I really do not think it is normal that a enterprise-grade 12-disk raid array falls back to the same read performance level like a single (older) sd card once patrol reads are running ...
Cheers,
Andreas
Kadrel777
1 Rookie
•
1 Message
0
June 18th, 2025 21:21
YES! Very similar behavior here (although quite a few hardware differences from your setup). Dell Support ticket open and pulling our hair out since ~February on this one.
Dell PowerEdge R7625 Windows Server 2022 Datacenter (on premise App + VDI host)
4x SAS 24gbps SSDs in RAID6
Performant (acceptably so) normally. Every Wednesday afternoon patrol hits and BAM - users scream.
We have a virtually identical R7625, (ONLY DIFF being lower-tier SSD's and less RAM) running 4x SATA 6gbps SSD in RAID6 with NO PROBLEMS. We actually moved workloads to that one because they were running better there, and we're trying to track down this issue. Dell Support has not been terribly useful.
DELL-Young E
Moderator
•
5.1K Posts
0
June 19th, 2025 02:48
Hello, ahaupt_desy, have you tried putting patrol read priority below 10%? default is 30%
Respectfully,
ahaupt_desy
1 Rookie
•
3 Posts
0
June 19th, 2025 11:48
@DELL-Young E
Yes, tried to decrease the prio to even 1% already. Data reading rates are very slightly increasing then but are still unacceptable.

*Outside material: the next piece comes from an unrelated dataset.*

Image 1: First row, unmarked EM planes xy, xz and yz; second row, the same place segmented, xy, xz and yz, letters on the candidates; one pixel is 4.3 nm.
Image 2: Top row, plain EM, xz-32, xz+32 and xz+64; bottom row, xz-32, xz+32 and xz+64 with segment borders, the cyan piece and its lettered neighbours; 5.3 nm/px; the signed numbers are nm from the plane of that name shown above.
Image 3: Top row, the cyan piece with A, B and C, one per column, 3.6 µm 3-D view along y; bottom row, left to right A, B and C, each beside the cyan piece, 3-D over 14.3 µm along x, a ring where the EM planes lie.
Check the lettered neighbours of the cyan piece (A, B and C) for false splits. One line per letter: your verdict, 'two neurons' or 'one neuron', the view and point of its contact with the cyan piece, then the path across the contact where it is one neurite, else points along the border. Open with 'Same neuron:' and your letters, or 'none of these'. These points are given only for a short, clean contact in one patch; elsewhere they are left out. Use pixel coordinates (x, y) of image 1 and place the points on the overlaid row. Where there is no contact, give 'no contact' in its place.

Found another affected customer (runs mass storage for academics, just like us) who suffers badly from this issue meanwhile. It's clearly an issue with this particular raid controller.
Still wonder why DELL's enterprise support wasn't able to correlate our support cases for weeks! It was me who finally provided them with the ticket id of the other customer ...
DELL-Young E
Moderator
•
5.1K Posts
0
June 20th, 2025 04:44
Hello, glad you have an official ticket with Dell tech support- Keep on working with them. Another option I may mention is to turn it off and run patrol read manually when you can afford performance degradation.
Respectfully,
calestyo
1 Rookie
•
1 Message
0
June 28th, 2025 03:41
Having exactly the same problem. 10 servers PowerEdge R760xd2 with H755 52.26.0-5179... as soon as the go in PR, the performance becomes a bad joke (~10-60 MB/s).
Had a similar issue already a while ago, when the controller did a completely crazy rebuild (as broken HDD was removed, and it *then* started a rebuild *before* the replacement HDD was even added back... and it did rebuilds concurrently *per* configured array, which is IMO completely nuts).
That was even discussed with support back then, but I guess it was mostly ignored as being a fundamental and severe issue in the controller by them.